» **Task to carry out**: Compute how many lines in the data below hold the word "down", then report that number with nothing else.

━━ Data

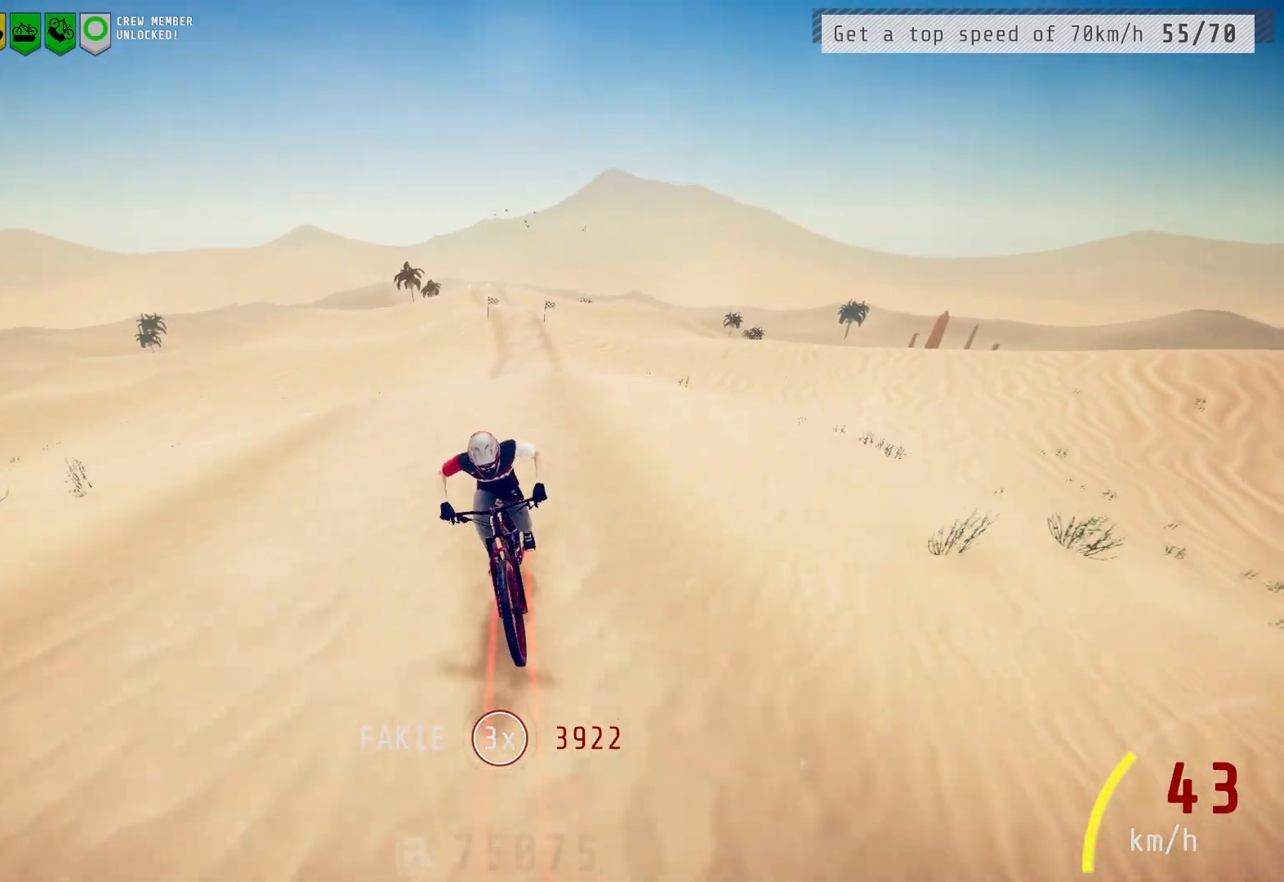
{"buttons": [], "left_stick": "center", "right_stick": "down", "events": [[450, "right_stick", "down"]]}
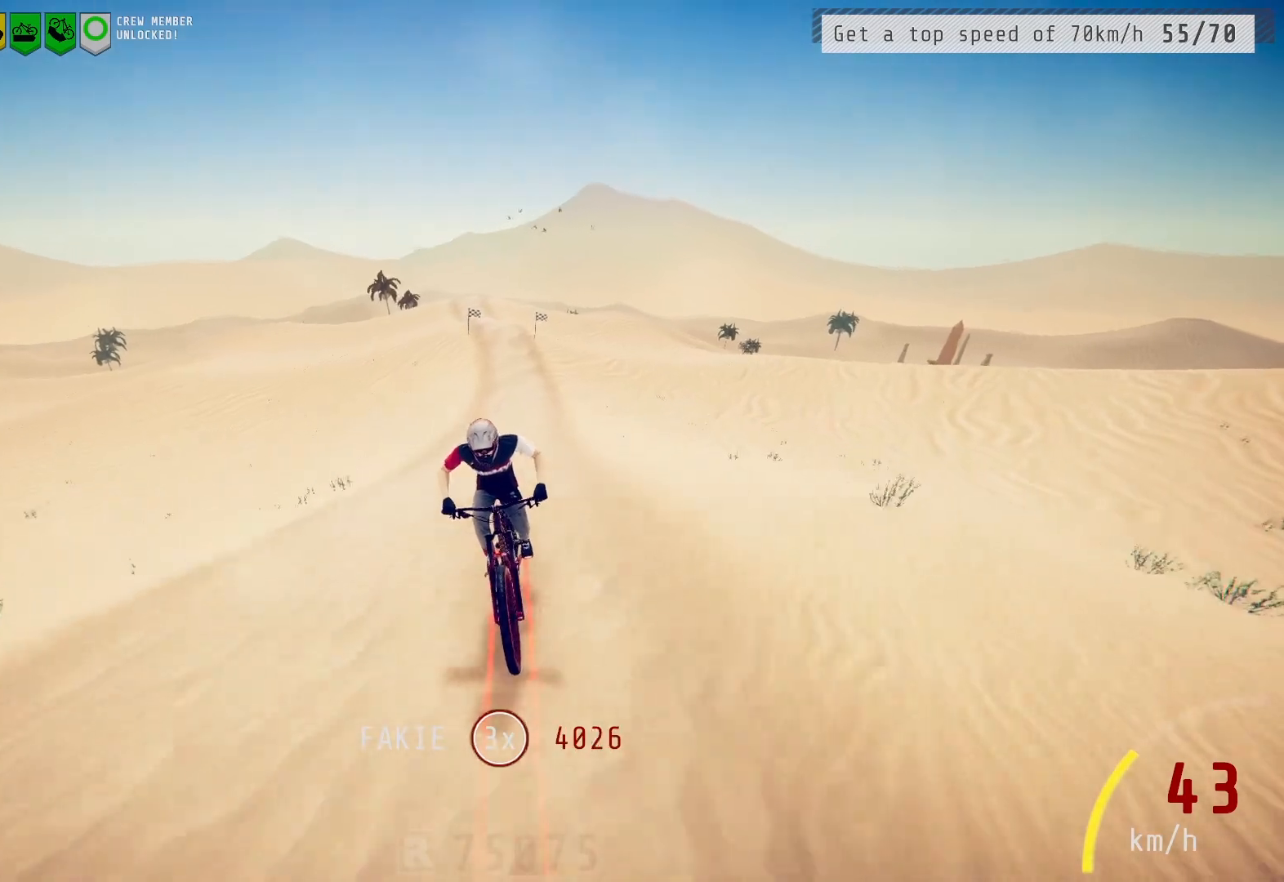
{"buttons": [], "left_stick": "center", "right_stick": "center", "events": [[167, "right_stick", "center"]]}
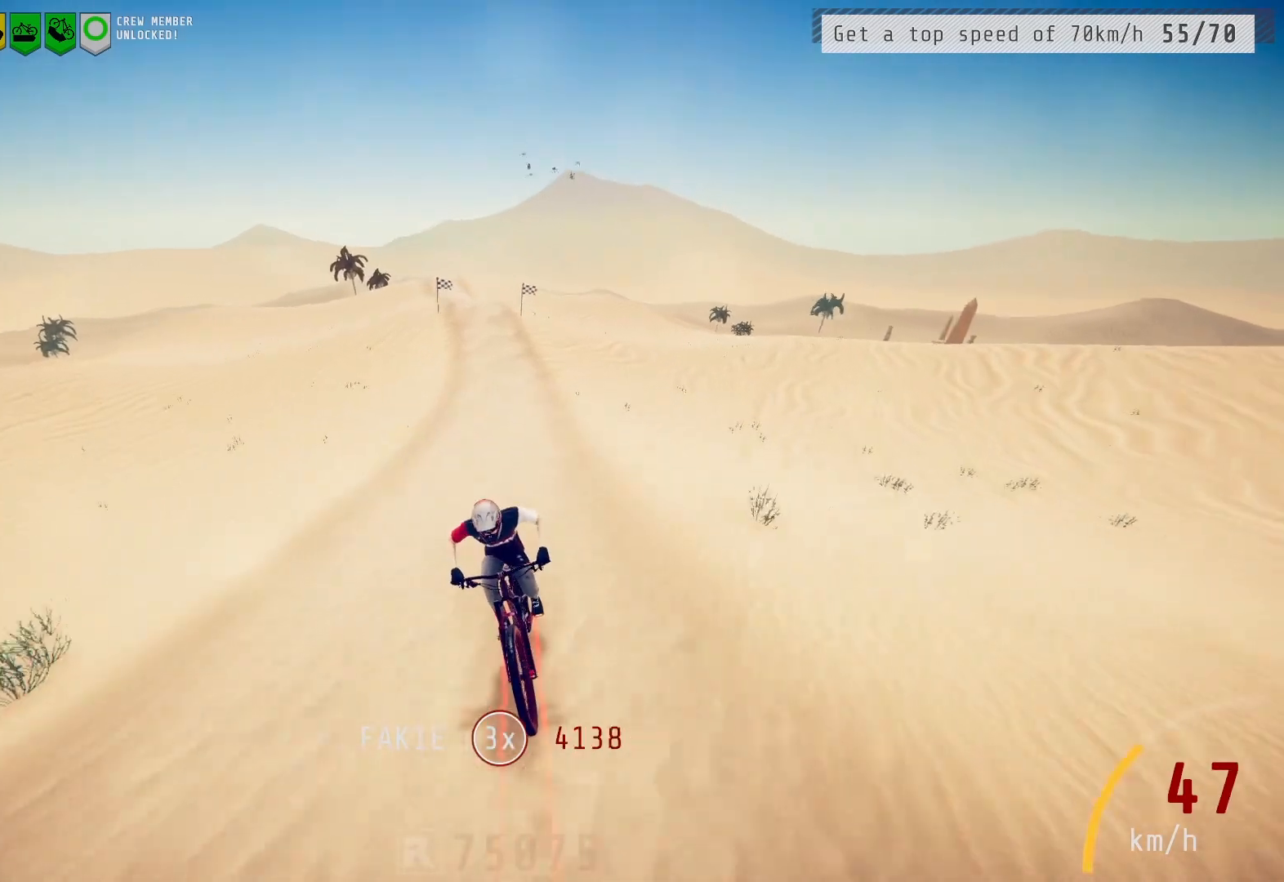
{"buttons": [], "left_stick": "center", "right_stick": "center", "events": [[233, "left_stick", "right"], [333, "left_stick", "center"]]}
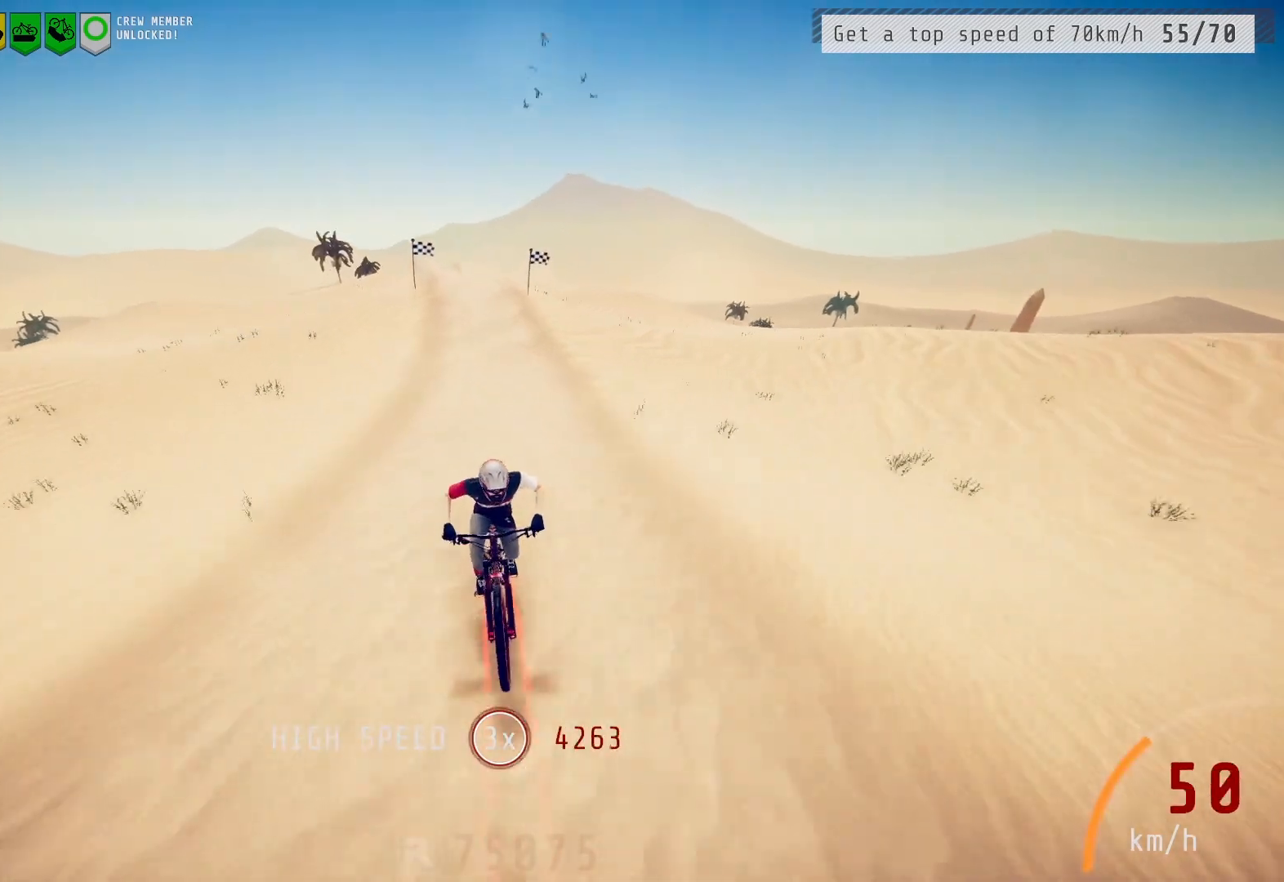
{"buttons": [], "left_stick": "center", "right_stick": "center", "events": []}
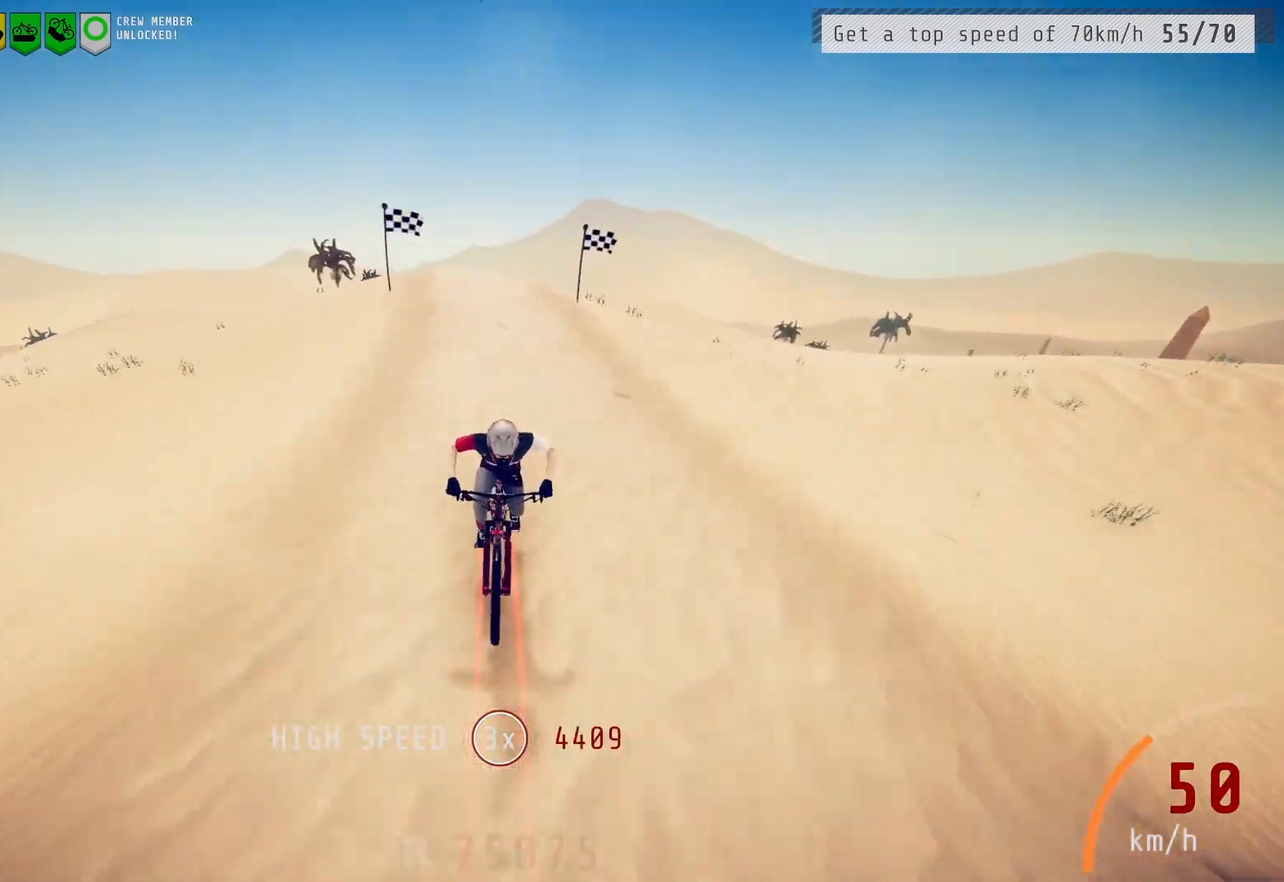
{"buttons": [], "left_stick": "center", "right_stick": "center", "events": [[17, "left_stick", "right"], [133, "left_stick", "center"]]}
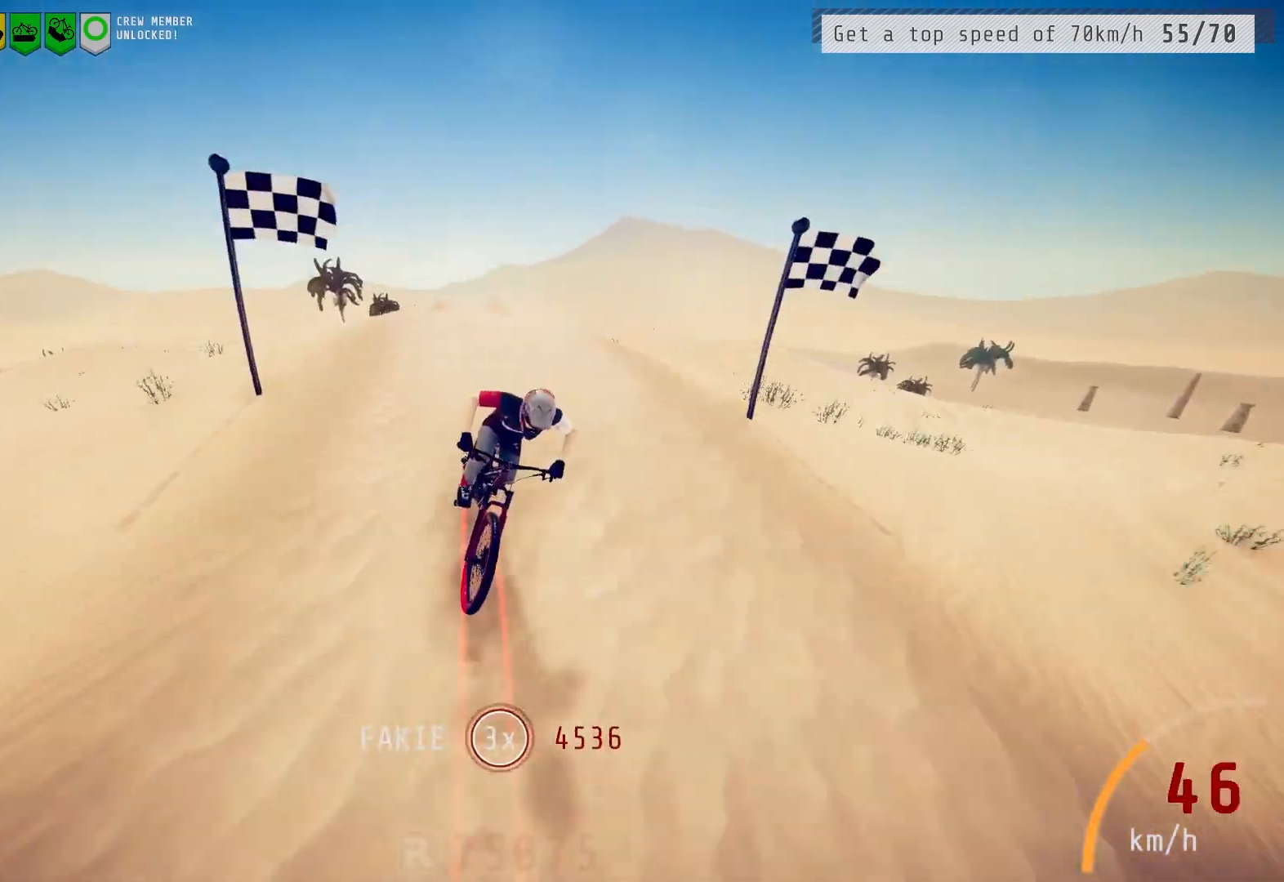
{"buttons": [], "left_stick": "center", "right_stick": "center", "events": [[100, "right_stick", "down"], [383, "right_stick", "center"]]}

━━━━

» **Answer to this problem**: 2